Exercise instructions:
Every record here should be printed again exactly.

(Saved data entries)
== == ==

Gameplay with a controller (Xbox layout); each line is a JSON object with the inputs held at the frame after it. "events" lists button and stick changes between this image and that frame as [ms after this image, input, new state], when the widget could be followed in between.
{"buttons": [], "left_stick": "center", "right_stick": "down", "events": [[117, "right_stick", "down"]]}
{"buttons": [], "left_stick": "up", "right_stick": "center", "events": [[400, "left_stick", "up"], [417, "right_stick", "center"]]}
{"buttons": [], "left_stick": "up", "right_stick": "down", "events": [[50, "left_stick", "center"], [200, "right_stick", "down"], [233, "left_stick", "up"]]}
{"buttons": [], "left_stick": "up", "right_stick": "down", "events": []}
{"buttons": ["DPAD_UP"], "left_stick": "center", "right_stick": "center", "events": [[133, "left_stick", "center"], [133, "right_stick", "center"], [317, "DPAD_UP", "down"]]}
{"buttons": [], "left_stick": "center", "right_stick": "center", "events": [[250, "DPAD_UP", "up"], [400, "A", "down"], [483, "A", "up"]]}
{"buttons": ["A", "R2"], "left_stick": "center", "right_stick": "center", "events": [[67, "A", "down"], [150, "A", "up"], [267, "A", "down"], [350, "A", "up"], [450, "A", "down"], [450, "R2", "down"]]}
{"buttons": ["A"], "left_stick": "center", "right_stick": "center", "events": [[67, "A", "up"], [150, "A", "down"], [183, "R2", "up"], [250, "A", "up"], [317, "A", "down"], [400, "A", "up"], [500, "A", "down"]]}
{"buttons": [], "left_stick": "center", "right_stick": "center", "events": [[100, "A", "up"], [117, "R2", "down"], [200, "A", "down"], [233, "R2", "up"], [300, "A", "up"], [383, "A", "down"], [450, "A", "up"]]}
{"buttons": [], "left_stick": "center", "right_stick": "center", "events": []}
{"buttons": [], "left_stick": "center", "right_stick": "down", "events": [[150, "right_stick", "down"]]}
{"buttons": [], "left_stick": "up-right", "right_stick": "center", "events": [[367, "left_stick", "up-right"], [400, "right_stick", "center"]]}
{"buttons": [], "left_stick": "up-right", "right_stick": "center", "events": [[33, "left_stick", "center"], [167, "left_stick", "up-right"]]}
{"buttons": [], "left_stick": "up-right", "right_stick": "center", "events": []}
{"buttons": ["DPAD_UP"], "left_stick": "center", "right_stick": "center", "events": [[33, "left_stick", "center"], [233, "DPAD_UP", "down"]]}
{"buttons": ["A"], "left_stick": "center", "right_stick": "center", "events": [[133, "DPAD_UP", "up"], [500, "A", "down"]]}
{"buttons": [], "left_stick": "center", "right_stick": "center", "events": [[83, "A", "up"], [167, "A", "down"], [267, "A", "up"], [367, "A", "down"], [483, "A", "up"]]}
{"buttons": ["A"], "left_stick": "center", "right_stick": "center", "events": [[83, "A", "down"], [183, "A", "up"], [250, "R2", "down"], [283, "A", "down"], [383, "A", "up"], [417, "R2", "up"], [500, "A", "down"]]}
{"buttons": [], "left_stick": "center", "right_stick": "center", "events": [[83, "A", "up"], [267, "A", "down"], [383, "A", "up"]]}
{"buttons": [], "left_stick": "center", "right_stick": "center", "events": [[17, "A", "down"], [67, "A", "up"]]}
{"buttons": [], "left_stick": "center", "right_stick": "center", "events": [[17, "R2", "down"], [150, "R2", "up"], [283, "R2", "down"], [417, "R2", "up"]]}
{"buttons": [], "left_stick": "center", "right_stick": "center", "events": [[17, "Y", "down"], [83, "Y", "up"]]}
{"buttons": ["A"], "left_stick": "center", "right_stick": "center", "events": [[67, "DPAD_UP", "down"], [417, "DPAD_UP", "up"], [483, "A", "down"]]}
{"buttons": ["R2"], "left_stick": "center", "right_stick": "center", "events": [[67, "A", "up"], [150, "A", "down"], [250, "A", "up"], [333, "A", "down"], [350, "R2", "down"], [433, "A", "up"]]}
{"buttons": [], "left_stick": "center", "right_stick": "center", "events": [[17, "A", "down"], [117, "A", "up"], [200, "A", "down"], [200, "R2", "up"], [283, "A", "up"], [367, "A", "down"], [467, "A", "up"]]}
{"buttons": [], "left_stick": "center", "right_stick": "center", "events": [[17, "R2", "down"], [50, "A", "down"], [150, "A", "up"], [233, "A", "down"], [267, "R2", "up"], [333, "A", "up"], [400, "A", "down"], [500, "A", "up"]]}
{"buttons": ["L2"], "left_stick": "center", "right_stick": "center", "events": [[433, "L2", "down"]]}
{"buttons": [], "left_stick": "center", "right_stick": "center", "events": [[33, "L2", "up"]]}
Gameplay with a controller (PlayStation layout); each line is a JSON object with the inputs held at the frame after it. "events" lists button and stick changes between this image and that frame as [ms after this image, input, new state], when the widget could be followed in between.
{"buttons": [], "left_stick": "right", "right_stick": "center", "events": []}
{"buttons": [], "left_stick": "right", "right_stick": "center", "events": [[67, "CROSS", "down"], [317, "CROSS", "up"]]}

== == ==

Response area:
Gameplay with a controller (Xbox layout); each line is a JSON object with the inputs held at the frame after it. "events" lists button and stick changes between this image and that frame as [ms after this image, input, new state], when the widget could be followed in between.
{"buttons": [], "left_stick": "center", "right_stick": "down", "events": [[117, "right_stick", "down"]]}
{"buttons": [], "left_stick": "up", "right_stick": "center", "events": [[400, "left_stick", "up"], [417, "right_stick", "center"]]}
{"buttons": [], "left_stick": "up", "right_stick": "down", "events": [[50, "left_stick", "center"], [200, "right_stick", "down"], [233, "left_stick", "up"]]}
{"buttons": [], "left_stick": "up", "right_stick": "down", "events": []}
{"buttons": ["DPAD_UP"], "left_stick": "center", "right_stick": "center", "events": [[133, "left_stick", "center"], [133, "right_stick", "center"], [317, "DPAD_UP", "down"]]}
{"buttons": [], "left_stick": "center", "right_stick": "center", "events": [[250, "DPAD_UP", "up"], [400, "A", "down"], [483, "A", "up"]]}
{"buttons": ["A", "R2"], "left_stick": "center", "right_stick": "center", "events": [[67, "A", "down"], [150, "A", "up"], [267, "A", "down"], [350, "A", "up"], [450, "A", "down"], [450, "R2", "down"]]}
{"buttons": ["A"], "left_stick": "center", "right_stick": "center", "events": [[67, "A", "up"], [150, "A", "down"], [183, "R2", "up"], [250, "A", "up"], [317, "A", "down"], [400, "A", "up"], [500, "A", "down"]]}
{"buttons": [], "left_stick": "center", "right_stick": "center", "events": [[100, "A", "up"], [117, "R2", "down"], [200, "A", "down"], [233, "R2", "up"], [300, "A", "up"], [383, "A", "down"], [450, "A", "up"]]}
{"buttons": [], "left_stick": "center", "right_stick": "center", "events": []}
{"buttons": [], "left_stick": "center", "right_stick": "down", "events": [[150, "right_stick", "down"]]}
{"buttons": [], "left_stick": "up-right", "right_stick": "center", "events": [[367, "left_stick", "up-right"], [400, "right_stick", "center"]]}
{"buttons": [], "left_stick": "up-right", "right_stick": "center", "events": [[33, "left_stick", "center"], [167, "left_stick", "up-right"]]}
{"buttons": [], "left_stick": "up-right", "right_stick": "center", "events": []}
{"buttons": ["DPAD_UP"], "left_stick": "center", "right_stick": "center", "events": [[33, "left_stick", "center"], [233, "DPAD_UP", "down"]]}
{"buttons": ["A"], "left_stick": "center", "right_stick": "center", "events": [[133, "DPAD_UP", "up"], [500, "A", "down"]]}
{"buttons": [], "left_stick": "center", "right_stick": "center", "events": [[83, "A", "up"], [167, "A", "down"], [267, "A", "up"], [367, "A", "down"], [483, "A", "up"]]}
{"buttons": ["A"], "left_stick": "center", "right_stick": "center", "events": [[83, "A", "down"], [183, "A", "up"], [250, "R2", "down"], [283, "A", "down"], [383, "A", "up"], [417, "R2", "up"], [500, "A", "down"]]}
{"buttons": [], "left_stick": "center", "right_stick": "center", "events": [[83, "A", "up"], [267, "A", "down"], [383, "A", "up"]]}
{"buttons": [], "left_stick": "center", "right_stick": "center", "events": [[17, "A", "down"], [67, "A", "up"]]}
{"buttons": [], "left_stick": "center", "right_stick": "center", "events": [[17, "R2", "down"], [150, "R2", "up"], [283, "R2", "down"], [417, "R2", "up"]]}
{"buttons": [], "left_stick": "center", "right_stick": "center", "events": [[17, "Y", "down"], [83, "Y", "up"]]}
{"buttons": ["A"], "left_stick": "center", "right_stick": "center", "events": [[67, "DPAD_UP", "down"], [417, "DPAD_UP", "up"], [483, "A", "down"]]}
{"buttons": ["R2"], "left_stick": "center", "right_stick": "center", "events": [[67, "A", "up"], [150, "A", "down"], [250, "A", "up"], [333, "A", "down"], [350, "R2", "down"], [433, "A", "up"]]}
{"buttons": [], "left_stick": "center", "right_stick": "center", "events": [[17, "A", "down"], [117, "A", "up"], [200, "A", "down"], [200, "R2", "up"], [283, "A", "up"], [367, "A", "down"], [467, "A", "up"]]}
{"buttons": [], "left_stick": "center", "right_stick": "center", "events": [[17, "R2", "down"], [50, "A", "down"], [150, "A", "up"], [233, "A", "down"], [267, "R2", "up"], [333, "A", "up"], [400, "A", "down"], [500, "A", "up"]]}
{"buttons": ["L2"], "left_stick": "center", "right_stick": "center", "events": [[433, "L2", "down"]]}
{"buttons": [], "left_stick": "center", "right_stick": "center", "events": [[33, "L2", "up"]]}
Gameplay with a controller (PlayStation layout); each line is a JSON object with the inputs held at the frame after it. "events" lists button and stick changes between this image and that frame as [ms after this image, input, new state], when the widget could be followed in between.
{"buttons": [], "left_stick": "right", "right_stick": "center", "events": []}
{"buttons": [], "left_stick": "right", "right_stick": "center", "events": [[67, "CROSS", "down"], [317, "CROSS", "up"]]}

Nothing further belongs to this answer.